In his new book, James explores why Trump, universally recognized as an asshole, is so likable and destabilizing:

“To sum up my answer: he keeps us guessing, by flashing between different asshole types, boorish one moment, self-aggrandizing the next, then bullshitting, all while managing to be very entertaining. In today’s politics, a showman can capture media attention and coffee shop chatting, along with the political agenda. And Trump is a stunning, even likable showman. His display of the asshole arts — as schoolyard bully, or cutdown boxer — is unrivaled, and its own spectacle. The question is then why enough of us are not flatly revolted. My answer is that we — most of us — really like an ass-clown. We are drawn to him even in revulsion, and his supporters forgive or overlook his transgressions. Our pleasure in the spectacle, and our confusion about his type, leave us unsettled in our feelings and him free to do pretty much as he likes.” (pp 53-54)

How else to account for the love of Trump who flouts the values of the party he supposedly represents? It’s often said that Trump’s success owes to being an outsider who speaks against the failure of the two-party system, but the problem with that answer is that he would worsen the elements of that failure rather than reform it. James discusses the various political theories of republicanism (worker republicanism, corporation republicanism, left and right-leaning republicanisms, etc.), and summarizes the common denominators of “general republicanism” (see pp 119-20). They include tenets like (1) citizens are to be ruled by laws and not men or women; (2) state power is held in trust on people’s behalf; (3) officials are accountable to citizens, and their decisions must be justified in an open forum with free press, free speech, and free association; and (4) official speech is to appeal to common reason and not our passions. “Trump’s inflammatory and contemptuous speeches violate these principles. They sin, if you will, against a republican community of equals.”

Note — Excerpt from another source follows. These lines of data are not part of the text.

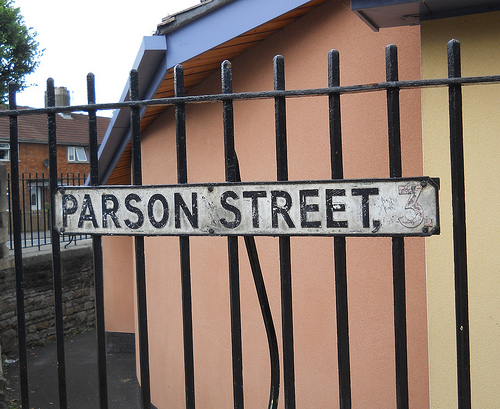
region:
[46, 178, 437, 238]
the sign parson street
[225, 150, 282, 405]
the bent bar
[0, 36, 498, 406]
the iron fence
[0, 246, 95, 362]
the brick wall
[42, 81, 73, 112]
the chimney on roof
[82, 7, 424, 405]
peach wall on building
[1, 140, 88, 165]
opened windows on building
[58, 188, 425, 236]
a sign on the gate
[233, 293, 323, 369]
the gate is black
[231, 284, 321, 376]
a gate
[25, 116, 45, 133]
the roof on the building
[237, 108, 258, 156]
the home is pink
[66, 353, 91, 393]
the ground is grey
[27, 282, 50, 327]
a wall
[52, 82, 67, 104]
chimney on the building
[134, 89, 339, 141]
a black gate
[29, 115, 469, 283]
this is a sign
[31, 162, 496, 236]
the sign is white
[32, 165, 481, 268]
black writing on sign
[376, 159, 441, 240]
faded number on sign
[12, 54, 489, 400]
sign attached to a fence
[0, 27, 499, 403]
fence is cast iron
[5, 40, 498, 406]
iron fence is black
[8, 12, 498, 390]
vertical rods on fence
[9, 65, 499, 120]
horizontal pole on fence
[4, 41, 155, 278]
brick house in background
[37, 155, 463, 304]
a street sign on fence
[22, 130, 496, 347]
street sign on a metal fence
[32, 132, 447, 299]
a street sign on a metal fence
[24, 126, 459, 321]
street sign on a black fence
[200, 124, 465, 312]
a black metal fence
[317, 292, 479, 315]
black metal fence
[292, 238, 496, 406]
a black metal fence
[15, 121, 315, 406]
a black metal fence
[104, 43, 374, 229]
a black metal fence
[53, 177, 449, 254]
The sign saying parson street.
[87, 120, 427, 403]
The peach house behind the gate.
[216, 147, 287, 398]
The bended black bar.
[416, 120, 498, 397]
The tan wall next to the house.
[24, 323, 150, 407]
The portion of the ground that is paved.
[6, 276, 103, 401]
The rock wall.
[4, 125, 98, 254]
The brick house.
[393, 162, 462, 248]
The number 3 on the sign.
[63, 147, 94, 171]
The top window on the brick house.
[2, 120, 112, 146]
The brown roof on the brick house.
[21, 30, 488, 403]
sign on a fence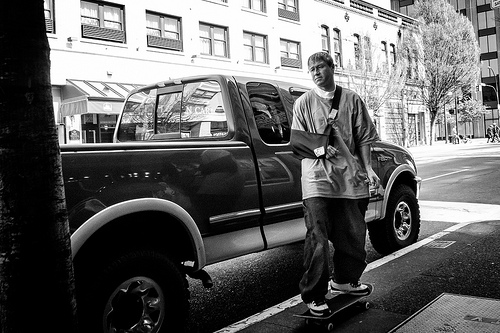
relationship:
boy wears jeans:
[286, 48, 378, 311] [297, 195, 371, 298]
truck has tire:
[68, 74, 425, 326] [367, 181, 425, 256]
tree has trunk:
[398, 0, 482, 141] [430, 136, 441, 156]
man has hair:
[286, 48, 378, 311] [310, 53, 337, 63]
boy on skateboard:
[286, 48, 378, 311] [288, 281, 377, 325]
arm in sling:
[291, 136, 342, 158] [279, 123, 338, 164]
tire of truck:
[367, 181, 425, 256] [68, 74, 425, 326]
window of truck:
[242, 81, 293, 143] [68, 74, 425, 326]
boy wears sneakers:
[286, 48, 378, 311] [288, 281, 377, 325]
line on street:
[424, 158, 487, 196] [424, 150, 495, 254]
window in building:
[138, 10, 200, 50] [54, 14, 432, 93]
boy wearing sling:
[286, 48, 378, 311] [279, 123, 338, 164]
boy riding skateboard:
[286, 48, 378, 311] [288, 281, 377, 325]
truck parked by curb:
[68, 74, 425, 326] [422, 224, 466, 248]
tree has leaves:
[398, 0, 482, 141] [441, 9, 468, 37]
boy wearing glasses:
[286, 48, 378, 311] [352, 10, 366, 16]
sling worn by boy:
[279, 123, 338, 164] [286, 48, 378, 311]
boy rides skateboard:
[286, 48, 378, 311] [288, 281, 377, 325]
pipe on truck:
[186, 261, 224, 286] [68, 74, 425, 326]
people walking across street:
[479, 120, 499, 139] [424, 150, 495, 254]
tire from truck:
[367, 181, 425, 256] [68, 74, 425, 326]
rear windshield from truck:
[121, 83, 224, 139] [68, 74, 425, 326]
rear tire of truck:
[86, 249, 193, 331] [68, 74, 425, 326]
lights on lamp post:
[472, 59, 496, 91] [475, 69, 500, 139]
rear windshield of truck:
[121, 83, 224, 139] [68, 74, 425, 326]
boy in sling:
[286, 48, 378, 311] [279, 123, 338, 164]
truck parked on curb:
[68, 74, 425, 326] [422, 224, 466, 248]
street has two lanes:
[424, 150, 495, 254] [424, 156, 499, 183]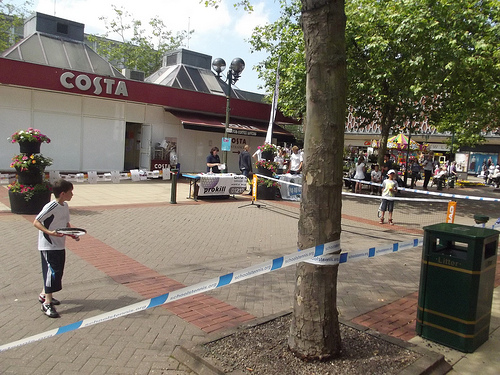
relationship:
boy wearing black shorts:
[28, 177, 78, 316] [44, 245, 71, 301]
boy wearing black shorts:
[378, 165, 402, 221] [382, 196, 394, 213]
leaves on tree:
[250, 1, 497, 156] [248, 0, 499, 167]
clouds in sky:
[235, 2, 269, 39] [0, 0, 304, 93]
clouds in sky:
[36, 2, 230, 33] [0, 0, 304, 93]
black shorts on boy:
[41, 249, 67, 296] [28, 160, 113, 345]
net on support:
[247, 172, 457, 238] [443, 198, 455, 225]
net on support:
[247, 172, 457, 238] [236, 173, 266, 208]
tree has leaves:
[266, 2, 493, 173] [354, 17, 487, 111]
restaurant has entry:
[0, 12, 300, 182] [122, 121, 140, 171]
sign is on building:
[58, 72, 128, 97] [0, 12, 302, 182]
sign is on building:
[230, 137, 247, 146] [0, 12, 302, 182]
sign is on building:
[152, 163, 169, 171] [0, 12, 302, 182]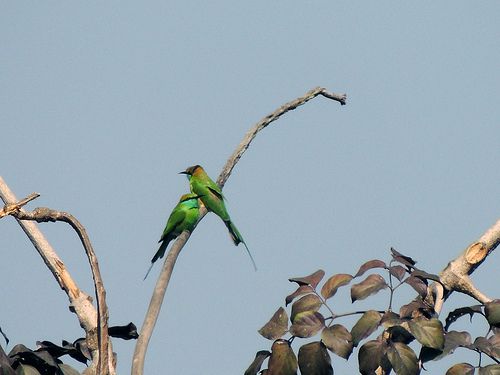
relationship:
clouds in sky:
[0, 0, 500, 164] [328, 51, 469, 164]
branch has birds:
[234, 63, 361, 142] [150, 159, 247, 254]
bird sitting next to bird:
[147, 189, 204, 243] [169, 160, 234, 237]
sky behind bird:
[350, 47, 490, 98] [181, 160, 260, 274]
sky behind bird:
[350, 47, 490, 98] [144, 189, 197, 278]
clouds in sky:
[190, 290, 283, 347] [9, 9, 472, 334]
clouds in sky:
[0, 0, 500, 164] [9, 9, 472, 334]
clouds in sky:
[0, 0, 500, 164] [0, 15, 493, 370]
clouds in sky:
[392, 31, 459, 112] [16, 3, 492, 160]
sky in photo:
[363, 7, 482, 212] [5, 4, 480, 361]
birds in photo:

If Trump is intent on torpedoing the values of a constituency who persist in voting for him anyway, this may be part of the answer: people actually like assholes, particularly in roles of leadership, and as long as we don’t have to deal with the asshole personally or directly. I suspect that populist demagogues speak to our inner asshole — the part of us which is gratified by egotistic privilege, disdains accountability, and wants to trample on the feelings and opinions of others.